2014 Western Athletic Conference baseball tournament
- Teams: 6
- Format: Double-elimination
- Finals site: Cubs Park; Mesa, AZ;
- Champions: Sacramento State (1st title)
- Winning coach: Reggie Christiansen (1st title)
- MVP: Chris Lewis (Sacramento State)

= 2014 Western Athletic Conference baseball tournament =

The 2014 Western Athletic Conference baseball tournament took place from May 21 to May 25. The top six regular season finishers of the league's ten teams met in the double-elimination tournament held at Cubs Park, spring training home of the Chicago Cubs in Mesa, Arizona. Sacramento State won the tournament for the first time, earning the Western Athletic Conference's automatic bid to the 2014 NCAA Division I baseball tournament. No team currently in the league has won a WAC Tournament Championship.

==Seeding and format==
The top six finishers from the regular season will be seeded based on conference winning percentage. Grand Canyon was ineligible as it completed the transition to Division I.

§ §

--- Activity list ---
A. Duplicate the part of the tournament passage starting at "- MVP: Chris" and ending at "to Division I.".
B. Condense the paragraph of the tournament passage that opens with "The 2014 Western Athletic Conference baseball tournament took place" into two or three sentences, keeping its main facts.
C. Translate this sentence from the tournament passage into Spanish: "Grand Canyon was ineligible as it completed the transition to Division I."

--- Given material ---
§ §

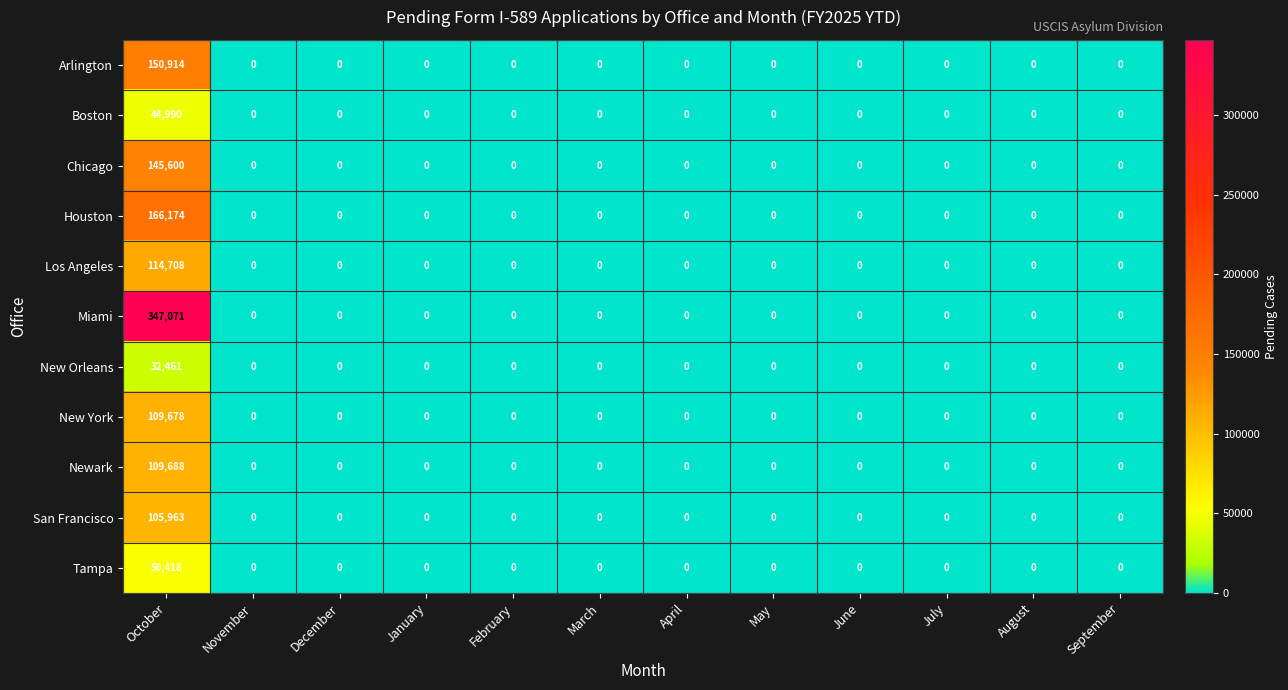

Rank the series by their maximum value, from highest to lowest.

Miami, Houston, Arlington, Chicago, Los Angeles, Newark, New York, San Francisco, Tampa, Boston, New Orleans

§ §

--- Solutions below ---
A.
- MVP: Chris Lewis (Sacramento State)

= 2014 Western Athletic Conference baseball tournament =

The 2014 Western Athletic Conference baseball tournament took place from May 21 to May 25. The top six regular season finishers of the league's ten teams met in the double-elimination tournament held at Cubs Park, spring training home of the Chicago Cubs in Mesa, Arizona. Sacramento State won the tournament for the first time, earning the Western Athletic Conference's automatic bid to the 2014 NCAA Division I baseball tournament. No team currently in the league has won a WAC Tournament Championship.

==Seeding and format==
The top six finishers from the regular season will be seeded based on conference winning percentage. Grand Canyon was ineligible as it completed the transition to Division I.

B. The 2014 Western Athletic Conference baseball tournament ran from May 21 to May 25 at Cubs Park in Mesa, Arizona, the Chicago Cubs' spring training home. It was a double-elimination event for the top six regular season finishers among the league's ten teams. Sacramento State won its first title and earned the conference's automatic bid to the 2014 NCAA Division I baseball tournament.

C. Grand Canyon no era elegible, ya que estaba completando la transición a la División I.